▶ **Assigned task**:
Down to the last line, set down the material below exactly; skip the pictures.

▶ **Study material**:
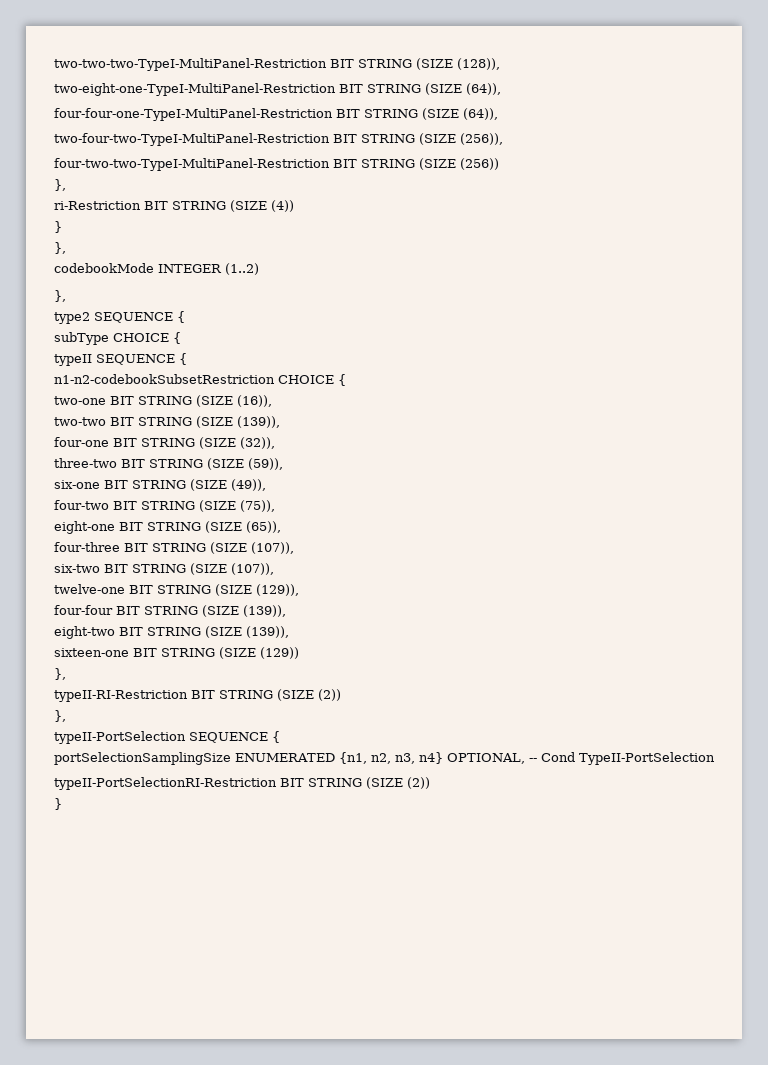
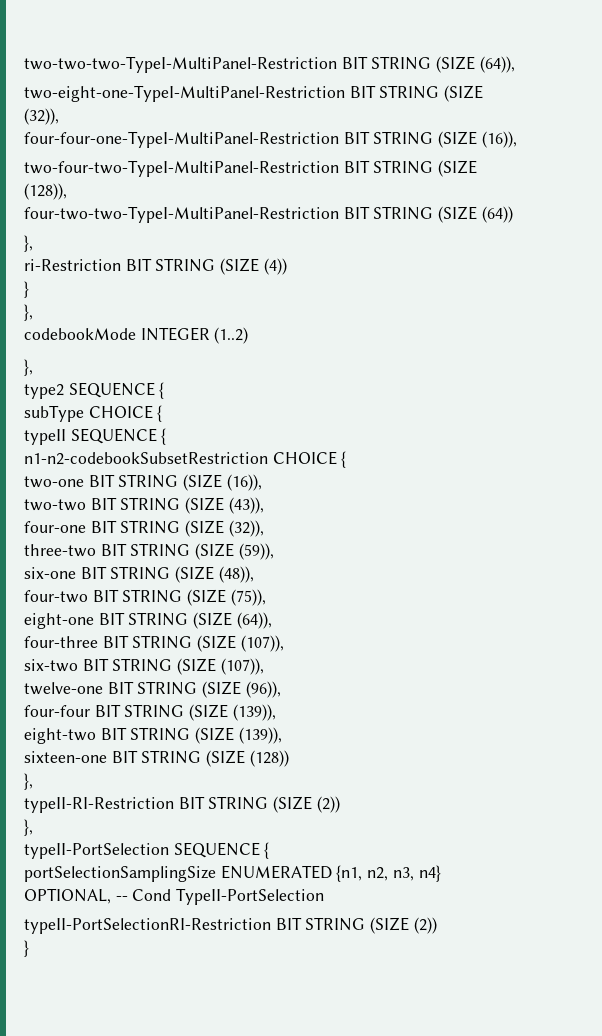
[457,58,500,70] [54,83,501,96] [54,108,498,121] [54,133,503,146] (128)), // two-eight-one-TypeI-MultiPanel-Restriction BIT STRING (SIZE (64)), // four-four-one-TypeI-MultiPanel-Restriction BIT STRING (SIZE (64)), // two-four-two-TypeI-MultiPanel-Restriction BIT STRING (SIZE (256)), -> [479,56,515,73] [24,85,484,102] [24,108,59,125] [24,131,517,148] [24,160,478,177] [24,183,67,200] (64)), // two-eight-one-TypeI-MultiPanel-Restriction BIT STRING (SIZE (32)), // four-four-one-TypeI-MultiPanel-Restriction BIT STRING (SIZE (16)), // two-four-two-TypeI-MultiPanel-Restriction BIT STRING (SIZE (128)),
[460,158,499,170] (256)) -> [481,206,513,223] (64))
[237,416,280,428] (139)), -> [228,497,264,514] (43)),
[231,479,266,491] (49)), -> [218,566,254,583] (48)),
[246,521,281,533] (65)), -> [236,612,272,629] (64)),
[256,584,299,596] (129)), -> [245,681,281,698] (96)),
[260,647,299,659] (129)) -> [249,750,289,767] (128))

▶ **Answer to this task**:
[457,58,500,70] [54,83,501,96] [54,108,498,121] [54,133,503,146] (128)), // two-eight-one-TypeI-MultiPanel-Restriction BIT STRING (SIZE (64)), // four-four-one-TypeI-MultiPanel-Restriction BIT STRING (SIZE (64)), // two-four-two-TypeI-MultiPanel-Restriction BIT STRING (SIZE (256)), -> [479,56,515,73] [24,85,484,102] [24,108,59,125] [24,131,517,148] [24,160,478,177] [24,183,67,200] (64)), // two-eight-one-TypeI-MultiPanel-Restriction BIT STRING (SIZE (32)), // four-four-one-TypeI-MultiPanel-Restriction BIT STRING (SIZE (16)), // two-four-two-TypeI-MultiPanel-Restriction BIT STRING (SIZE (128)),
[460,158,499,170] (256)) -> [481,206,513,223] (64))
[237,416,280,428] (139)), -> [228,497,264,514] (43)),
[231,479,266,491] (49)), -> [218,566,254,583] (48)),
[246,521,281,533] (65)), -> [236,612,272,629] (64)),
[256,584,299,596] (129)), -> [245,681,281,698] (96)),
[260,647,299,659] (129)) -> [249,750,289,767] (128))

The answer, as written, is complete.